While it’s true that little happens here that might be called educational (no counting or reciting the alphabet), it’s all harmless. At its center are the fluorescent Teletubbies themselves: Tinky Winky (the purple one), Po (the red one), Laa-Laa (the yellow one) and Dipsy (the green one). They live and sleep together (ooh, inappropriate!) in a futuristic geodesic dome and bop cooingly through a green, flowered paradise called Teletubbyland.
These live-action creatures who resemble the colorized offspring of the Pillsbury Doughboy and E.T. sport oversize ears, scalp protrusions and cold, lifeless eyes. They skip to and fro, eating pink custard and toast and cavorting with computer-generated animals beneath a giant pinwheel and a sun with a baby’s chubby face. They also stick out their tummies a lot and watch TV sets embedded in those abdomens, TVs that play video scenes of real children fooling around.
The Flab Four speak in cutesy clipped gibberish, saying “eh-oh” for hello and “cooter” for scooter — giving rise to the charges of dumbing-down from children’s advocates convinced that this will send tots straight into catatonia. They also do just about everything twice (saying “Again-again! Again-again!” constantly). This has no doubt helped fuel the show’s allure for druggies, who after inhaling a certain substance must think, “Whoa, man! Didn’t they just do that?”
Everything seems to happen on “Teletubbies” in super slo-mo–again, to appeal to tots as young as 1, for whom the world remains a confusing place. A scene of a kid brushing and saddling a horse will take five minutes. And no one says a whole lot, with most of the verbiage supplied by disembodied voices heard over an odd system of speakers.

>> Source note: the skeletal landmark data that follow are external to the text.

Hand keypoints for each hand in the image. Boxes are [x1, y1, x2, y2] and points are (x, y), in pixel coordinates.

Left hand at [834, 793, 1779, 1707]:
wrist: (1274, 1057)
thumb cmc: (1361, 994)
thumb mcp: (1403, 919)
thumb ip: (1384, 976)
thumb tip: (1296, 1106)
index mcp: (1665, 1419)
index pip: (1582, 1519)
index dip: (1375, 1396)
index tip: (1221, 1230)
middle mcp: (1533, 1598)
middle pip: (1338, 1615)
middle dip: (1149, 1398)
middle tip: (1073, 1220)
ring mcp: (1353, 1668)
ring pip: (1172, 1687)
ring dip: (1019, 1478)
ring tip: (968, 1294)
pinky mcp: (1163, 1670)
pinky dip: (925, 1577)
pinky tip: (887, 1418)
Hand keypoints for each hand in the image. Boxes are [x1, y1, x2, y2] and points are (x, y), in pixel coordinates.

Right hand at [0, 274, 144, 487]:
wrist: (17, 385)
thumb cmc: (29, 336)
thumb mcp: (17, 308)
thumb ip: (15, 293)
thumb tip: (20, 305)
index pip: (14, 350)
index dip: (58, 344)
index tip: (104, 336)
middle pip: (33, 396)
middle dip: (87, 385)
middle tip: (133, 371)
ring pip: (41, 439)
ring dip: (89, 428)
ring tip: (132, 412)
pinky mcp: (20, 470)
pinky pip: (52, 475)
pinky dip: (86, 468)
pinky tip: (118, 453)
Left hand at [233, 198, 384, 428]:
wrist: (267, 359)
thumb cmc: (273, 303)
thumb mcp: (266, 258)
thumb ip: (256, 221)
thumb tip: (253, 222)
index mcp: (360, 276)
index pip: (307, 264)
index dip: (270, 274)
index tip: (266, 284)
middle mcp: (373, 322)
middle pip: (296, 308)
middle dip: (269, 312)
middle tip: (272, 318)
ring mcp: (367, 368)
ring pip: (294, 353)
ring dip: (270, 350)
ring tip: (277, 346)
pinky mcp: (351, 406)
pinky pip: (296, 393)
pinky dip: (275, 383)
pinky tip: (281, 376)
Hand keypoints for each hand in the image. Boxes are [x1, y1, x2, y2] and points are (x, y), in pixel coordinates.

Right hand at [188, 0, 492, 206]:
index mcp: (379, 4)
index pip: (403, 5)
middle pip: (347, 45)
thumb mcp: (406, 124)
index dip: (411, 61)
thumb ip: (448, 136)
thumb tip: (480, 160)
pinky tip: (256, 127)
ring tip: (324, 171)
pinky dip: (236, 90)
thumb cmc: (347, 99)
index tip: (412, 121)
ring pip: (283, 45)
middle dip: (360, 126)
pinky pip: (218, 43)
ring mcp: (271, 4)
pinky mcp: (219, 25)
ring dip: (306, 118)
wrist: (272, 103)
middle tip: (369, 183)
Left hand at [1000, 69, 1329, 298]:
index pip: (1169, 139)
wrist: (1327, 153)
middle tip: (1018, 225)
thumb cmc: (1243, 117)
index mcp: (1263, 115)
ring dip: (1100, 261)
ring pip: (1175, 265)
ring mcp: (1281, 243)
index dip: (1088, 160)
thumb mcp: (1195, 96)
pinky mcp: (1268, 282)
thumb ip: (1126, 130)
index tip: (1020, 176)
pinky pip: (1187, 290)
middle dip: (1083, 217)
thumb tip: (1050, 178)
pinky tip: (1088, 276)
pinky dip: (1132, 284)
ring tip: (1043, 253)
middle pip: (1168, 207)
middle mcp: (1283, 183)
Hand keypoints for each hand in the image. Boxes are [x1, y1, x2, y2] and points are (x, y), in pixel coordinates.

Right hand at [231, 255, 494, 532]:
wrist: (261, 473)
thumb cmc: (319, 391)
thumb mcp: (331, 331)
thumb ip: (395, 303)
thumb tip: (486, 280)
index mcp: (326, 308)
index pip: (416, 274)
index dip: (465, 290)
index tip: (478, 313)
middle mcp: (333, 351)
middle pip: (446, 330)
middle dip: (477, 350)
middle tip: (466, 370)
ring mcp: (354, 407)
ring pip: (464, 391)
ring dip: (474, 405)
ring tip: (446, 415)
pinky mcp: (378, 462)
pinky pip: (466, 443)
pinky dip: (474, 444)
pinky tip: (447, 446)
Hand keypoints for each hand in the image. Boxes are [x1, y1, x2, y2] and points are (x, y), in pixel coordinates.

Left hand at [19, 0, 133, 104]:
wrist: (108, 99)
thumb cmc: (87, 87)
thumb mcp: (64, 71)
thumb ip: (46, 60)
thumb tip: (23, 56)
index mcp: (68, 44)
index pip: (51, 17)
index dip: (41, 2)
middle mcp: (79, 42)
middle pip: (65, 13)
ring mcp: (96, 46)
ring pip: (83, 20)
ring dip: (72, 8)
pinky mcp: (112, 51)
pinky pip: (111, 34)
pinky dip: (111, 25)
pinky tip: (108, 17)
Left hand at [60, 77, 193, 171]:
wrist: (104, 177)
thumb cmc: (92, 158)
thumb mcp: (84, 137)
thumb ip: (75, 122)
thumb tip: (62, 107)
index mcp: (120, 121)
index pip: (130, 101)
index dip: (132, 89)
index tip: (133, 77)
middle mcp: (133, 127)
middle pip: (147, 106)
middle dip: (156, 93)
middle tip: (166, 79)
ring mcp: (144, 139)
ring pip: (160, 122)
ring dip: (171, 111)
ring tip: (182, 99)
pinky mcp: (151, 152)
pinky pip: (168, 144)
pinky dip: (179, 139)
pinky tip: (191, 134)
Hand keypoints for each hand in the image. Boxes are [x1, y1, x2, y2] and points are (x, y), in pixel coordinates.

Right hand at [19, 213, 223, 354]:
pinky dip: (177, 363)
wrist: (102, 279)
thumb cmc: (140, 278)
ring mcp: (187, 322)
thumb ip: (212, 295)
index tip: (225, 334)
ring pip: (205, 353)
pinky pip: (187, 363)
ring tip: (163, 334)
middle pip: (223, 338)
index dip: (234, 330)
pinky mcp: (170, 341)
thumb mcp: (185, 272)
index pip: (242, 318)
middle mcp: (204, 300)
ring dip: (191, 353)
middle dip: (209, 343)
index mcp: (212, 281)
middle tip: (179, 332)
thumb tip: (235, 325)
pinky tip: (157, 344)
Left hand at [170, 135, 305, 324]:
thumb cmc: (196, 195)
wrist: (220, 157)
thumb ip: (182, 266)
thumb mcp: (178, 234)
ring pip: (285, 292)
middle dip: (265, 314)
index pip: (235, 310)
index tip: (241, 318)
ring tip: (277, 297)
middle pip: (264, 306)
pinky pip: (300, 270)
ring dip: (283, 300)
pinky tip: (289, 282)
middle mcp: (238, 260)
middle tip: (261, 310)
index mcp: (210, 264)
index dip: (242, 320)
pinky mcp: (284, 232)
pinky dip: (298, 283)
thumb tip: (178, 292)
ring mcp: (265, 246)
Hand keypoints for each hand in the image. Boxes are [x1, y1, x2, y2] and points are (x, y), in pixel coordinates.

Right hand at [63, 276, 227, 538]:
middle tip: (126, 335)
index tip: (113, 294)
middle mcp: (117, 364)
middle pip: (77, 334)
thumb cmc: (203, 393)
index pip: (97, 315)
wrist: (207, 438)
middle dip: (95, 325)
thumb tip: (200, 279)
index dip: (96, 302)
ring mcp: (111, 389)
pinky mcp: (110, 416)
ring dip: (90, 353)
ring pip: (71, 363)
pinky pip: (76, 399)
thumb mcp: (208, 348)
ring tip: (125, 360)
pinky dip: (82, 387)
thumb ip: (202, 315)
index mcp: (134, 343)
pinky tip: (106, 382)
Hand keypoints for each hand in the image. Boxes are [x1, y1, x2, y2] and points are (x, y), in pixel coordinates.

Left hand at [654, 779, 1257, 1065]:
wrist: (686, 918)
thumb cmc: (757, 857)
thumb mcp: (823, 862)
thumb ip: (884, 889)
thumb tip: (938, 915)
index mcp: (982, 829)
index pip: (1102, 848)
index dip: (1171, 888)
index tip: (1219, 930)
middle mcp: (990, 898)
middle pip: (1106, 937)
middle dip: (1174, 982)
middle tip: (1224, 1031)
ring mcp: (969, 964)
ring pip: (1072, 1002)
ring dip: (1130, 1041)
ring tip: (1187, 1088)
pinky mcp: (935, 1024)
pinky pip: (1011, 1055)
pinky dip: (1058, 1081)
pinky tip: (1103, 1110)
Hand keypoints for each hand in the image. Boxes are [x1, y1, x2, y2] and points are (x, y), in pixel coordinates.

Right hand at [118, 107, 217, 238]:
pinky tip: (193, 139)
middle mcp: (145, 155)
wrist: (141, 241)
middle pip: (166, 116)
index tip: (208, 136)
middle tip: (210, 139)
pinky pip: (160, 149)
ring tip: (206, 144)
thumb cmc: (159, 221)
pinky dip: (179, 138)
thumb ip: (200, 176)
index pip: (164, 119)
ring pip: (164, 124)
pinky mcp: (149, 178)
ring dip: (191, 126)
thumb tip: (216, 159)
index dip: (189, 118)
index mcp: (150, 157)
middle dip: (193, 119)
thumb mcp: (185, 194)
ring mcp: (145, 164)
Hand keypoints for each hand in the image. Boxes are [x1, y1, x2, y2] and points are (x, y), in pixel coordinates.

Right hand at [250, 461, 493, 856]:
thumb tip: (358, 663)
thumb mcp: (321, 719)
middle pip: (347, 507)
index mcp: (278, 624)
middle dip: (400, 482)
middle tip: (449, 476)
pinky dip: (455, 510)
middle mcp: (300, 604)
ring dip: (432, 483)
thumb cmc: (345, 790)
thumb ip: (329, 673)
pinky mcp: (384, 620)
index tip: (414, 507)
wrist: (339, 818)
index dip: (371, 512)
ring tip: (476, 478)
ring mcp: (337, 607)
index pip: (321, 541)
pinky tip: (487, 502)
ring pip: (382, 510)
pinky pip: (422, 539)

As devised by creator-producer Anne Wood, writer and co-creator Andrew Davenport and choreographer Nicky Hinkley, the half-hour can be more than a little bit unsettling for grown-ups, akin to watching Muppets on acid. But the real test is how little kids respond to it. My 21-month-old son, Dylan, was fairly entranced by “Teletubbies” — for roughly the first 20 minutes. He raised and lowered his arms right along with the Tubbies, briefly giving it the feel of a preschool “Jack LaLanne.”
Then Dylan got bored and wandered off to crash one of his trucks repeatedly into the couch. Perhaps he, like me, ultimately sensed that Tinky Winky had the potential for great depravity. Tech credits are superior.